Assistant Professor Elizabeth Cohen at Scientific American says:
According to [Zillman’s] affective disposition theory, people enjoy entertainment when characters that they identify as the “good guys” win, and the “bad guys” get the justice they deserve.
And yet for a long time, we the audience have apparently enjoyed watching characters on TV do bad/immoral things and even root for them in some sense. It cannot be said that we watched The Sopranos just waiting for Tony’s comeuppance. Seinfeld, Breaking Bad, Dexter (and I have argued Girls) are shows where our watching has little to do with justice for the anti-heroes at the heart of their stories.
Cohen explains that Zillman’s original hypothesis in its details is more or less out of favor, even with his own school of thought:
Zillmann’s intellectual progeny question the premise that feeling good is the only reason we watch entertaining television. We often associate words like ‘fun,’ ‘enjoyment,’ or ‘escape’ when we think about our entertainment. These are all hedonic, or pleasurable, rewards of watching TV. But the work of Mary Beth Oliver, a professor of media studies at Pennsylvania State University, has shown us that entertainment can offer more than enjoyment. In step with the positive psychology movement, Oliver and her colleagues have identified many eudaimonic rewards of watching depressing, stressful, or even horrific television. Eudaimonia is an experience that meaningfulness, insight, and emotions that put us in touch with our own humanity. Eudaimonia might not make us happy [i.e., overflowing with pleasure-DF], but it can enrich us, leave us feeling fulfilled, touched, and perhaps even teach us something about ourselves.

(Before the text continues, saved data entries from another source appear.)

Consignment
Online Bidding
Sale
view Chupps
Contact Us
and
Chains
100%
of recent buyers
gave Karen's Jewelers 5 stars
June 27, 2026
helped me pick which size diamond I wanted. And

Oliver is working with a very useful distinction that goes under the description of “hedonic happiness versus eudaimonic happiness”. There are two kinds of “happiness” that can be easily confused. Hedonic just means happiness, for lack of a better word, having to do with strict pleasure. Eudaimonia has to do with happiness, for lack of a better word, having to do with meaningfulness and purpose in life.
My title of this blog post suggests I am interested in the effects on a person’s mental states (his or her psychology) when he or she watches anti-heroes on TV. According to Zillman, the effect would be a kind of hedonic pleasure we get from seeing justice dispensed upon their deserving heads. But that doesn’t seem to capture what’s going on in lots of recent TV shows in which, yes, the season finale of the show’s final season might resolve into questions about justice, but in which the rest of the earlier episodes are not about dispensing justice and therefore do not trigger any supposed hedonic pleasure that would go with seeing it meted out.
For these other shows, it seems to make more sense to say, as Oliver does, that watching dramatic stories (whether justice prevails or not) provides eudaimonic happiness (let’s be careful not to confuse things by calling it “pleasure”) insofar as stories are realistic or at least relevant to our lives in the sense that they give us the opportunity to think (and more likely feel) our way through issues that once thought or felt through provide meaningfulness and understanding and purpose in life.